Aufgabe 1 → Tausche in den Einträgen weiter unten „left wrist“ gegen „right wrist“ aus und gib ihre Zeilen sonst unverändert wieder. Die Bilder lässt du in deiner Antwort weg.

----------------

Geb. 1923 als Hans Otto Wolfgang Neuss in Breslau. Brennt mit 15 durch, will Clown werden. Der Ausflug endet in der Verwahranstalt. Während des 2. Weltkrieges schießt er sich den Zeigefinger der linken Hand ab, um von der Front wegzukommen. Wird Lazarettkomiker, tritt in Internierungslagern auf. Nach dem Krieg tingelt er mit dem „Reichskabarett der Komiker“ durchs Land. 1950 werden Neuss und Wolfgang Müller für das Kabarett „Die Bonbonierre“ engagiert, im selben Jahr ersteht Neuss für 15 Mark seine Trommel.

----------------

Aufgabe 2 → Zähle alle Eigennamen von Personen, Orten und Kabaretts auf, die im Textausschnitt vorkommen, und nenne jeden davon nur einmal.

Bereitgestellte Daten →
----------------

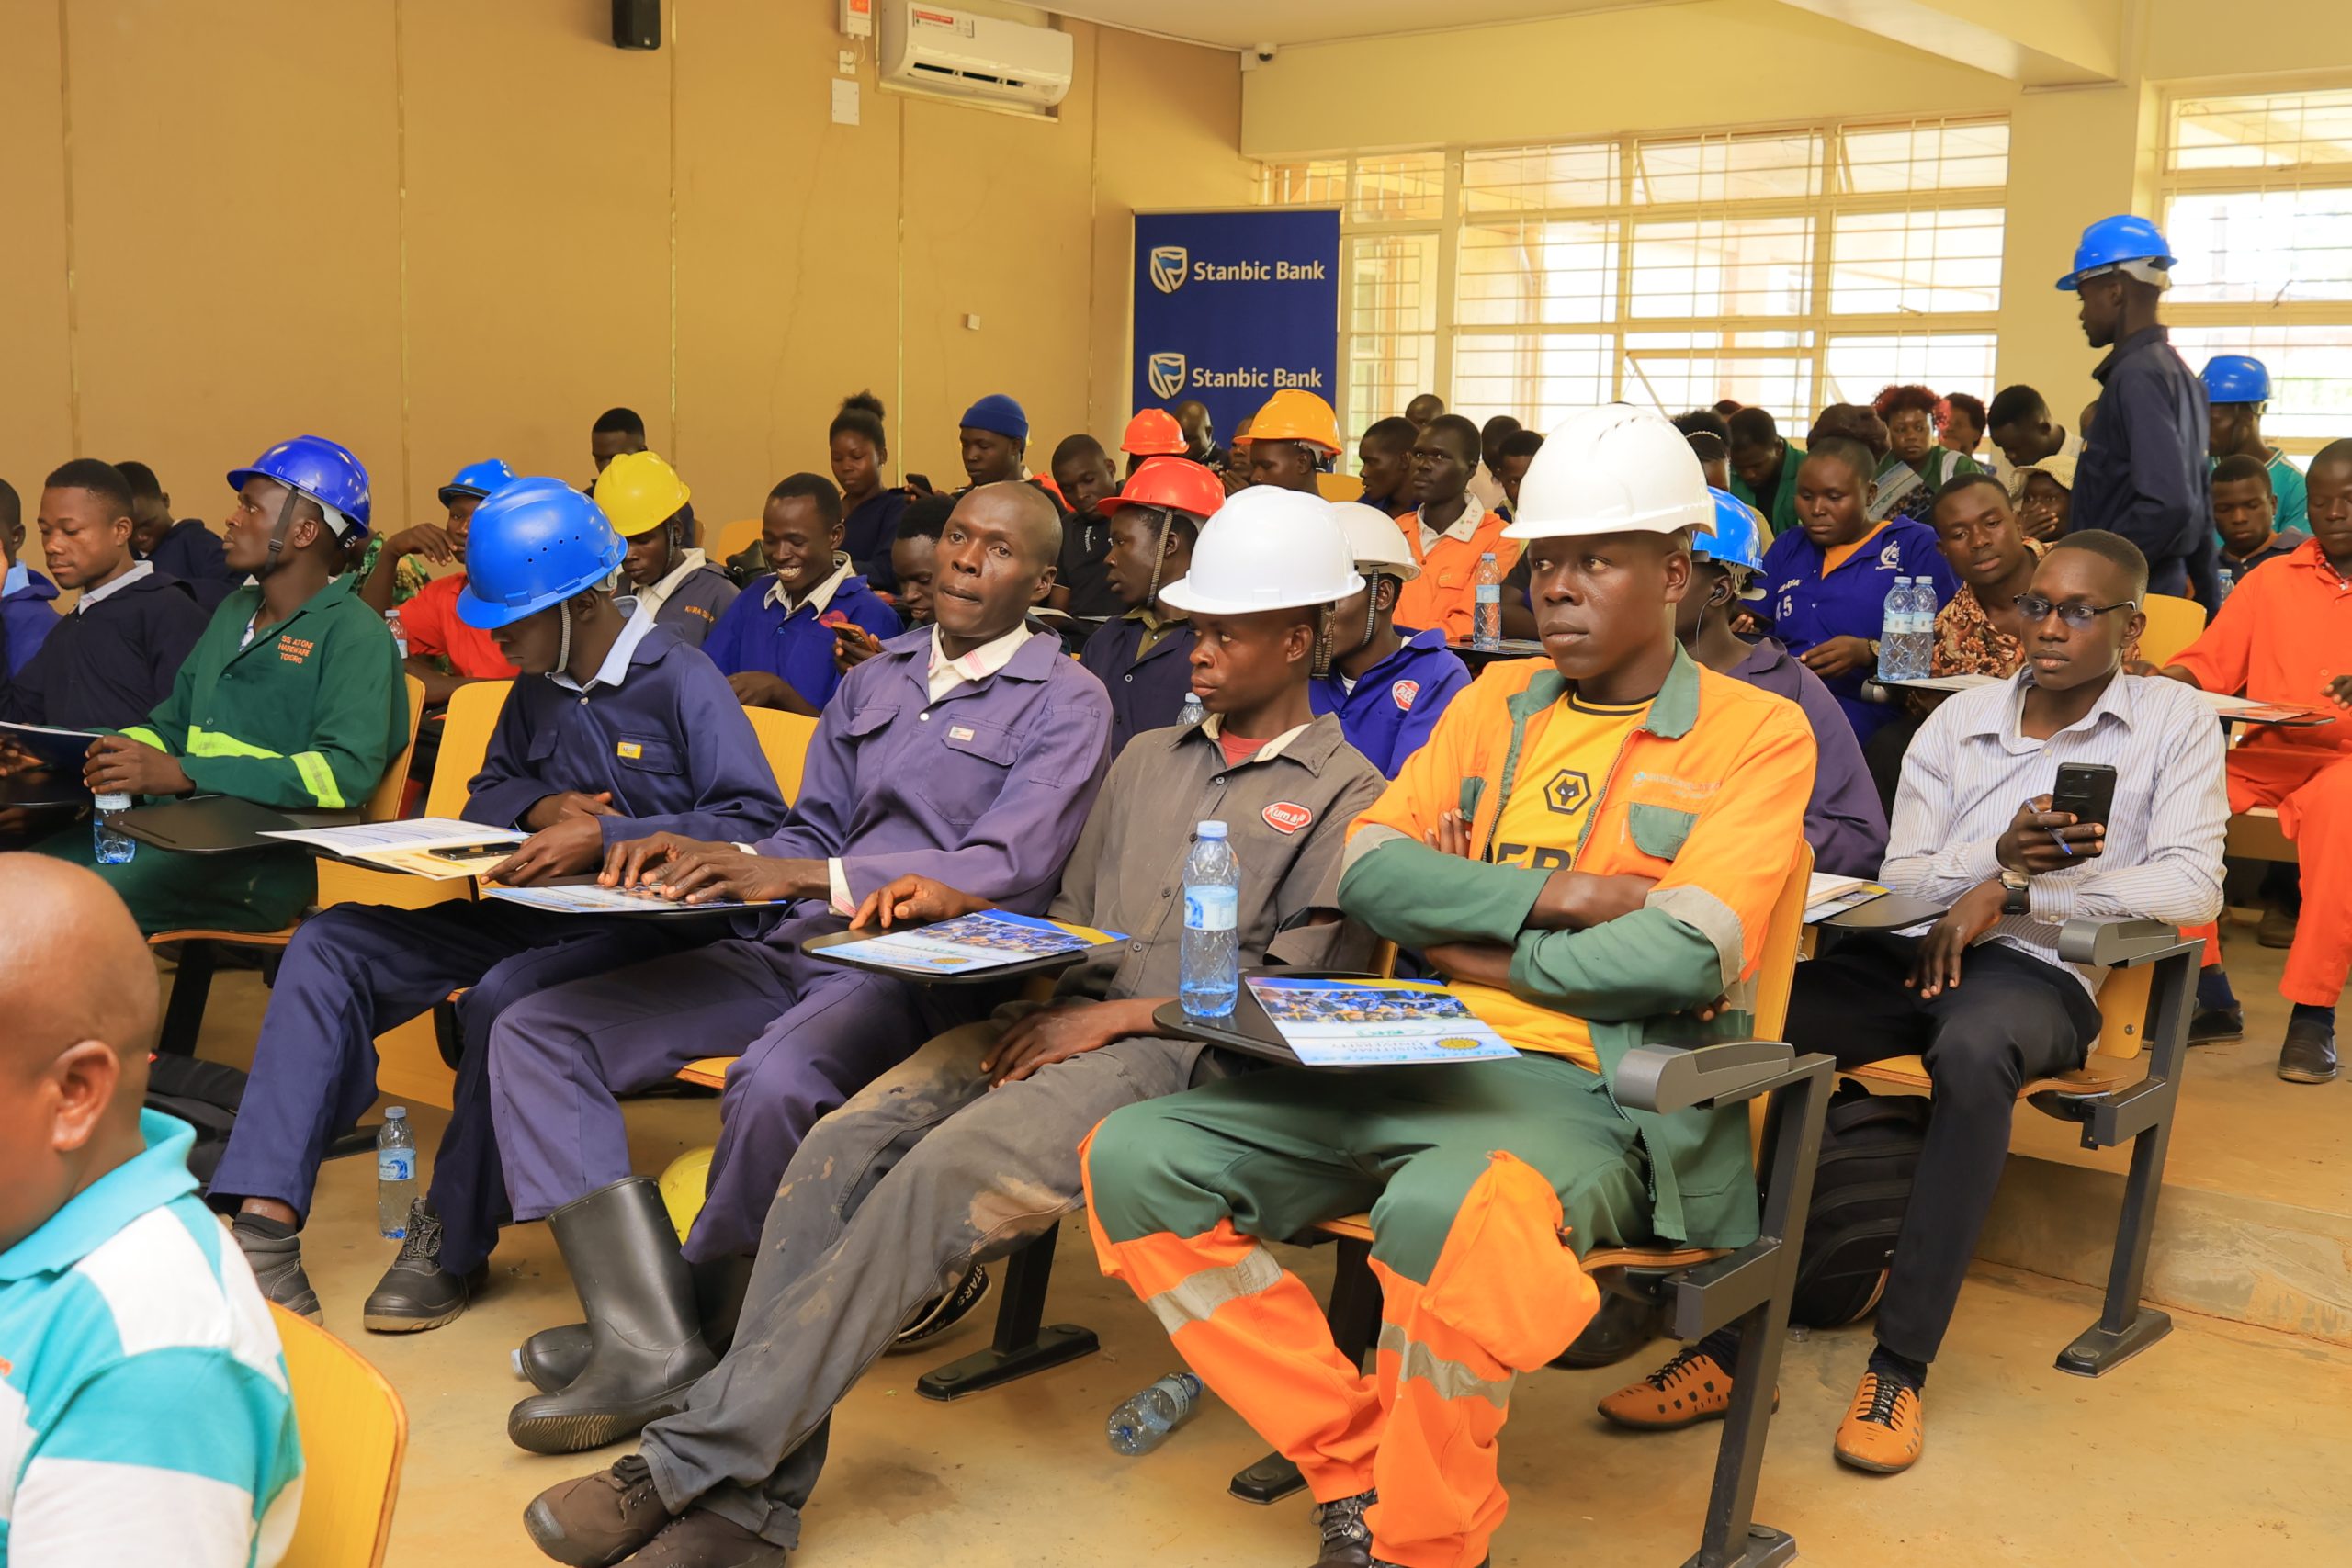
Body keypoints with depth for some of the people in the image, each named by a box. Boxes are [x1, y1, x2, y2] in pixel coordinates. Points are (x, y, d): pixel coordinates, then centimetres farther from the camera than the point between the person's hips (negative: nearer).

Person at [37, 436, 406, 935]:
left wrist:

----------------

Schriftliche Antwort 1 →
Body keypoints with depth for some of the people in the image, each named by a box. Boxes are [x1, y1, x2, y2] in pixel coordinates. Points are (x, y, d): pixel coordinates, then centimetres farther from the camera than the point between the person's hips (negative: nearer).

Person at [37, 436, 406, 935]:
right wrist:

Schriftliche Antwort 2 →
- Hans Otto Wolfgang Neuss
- Breslau
- Reichskabarett der Komiker
- Wolfgang Müller
- Die Bonbonierre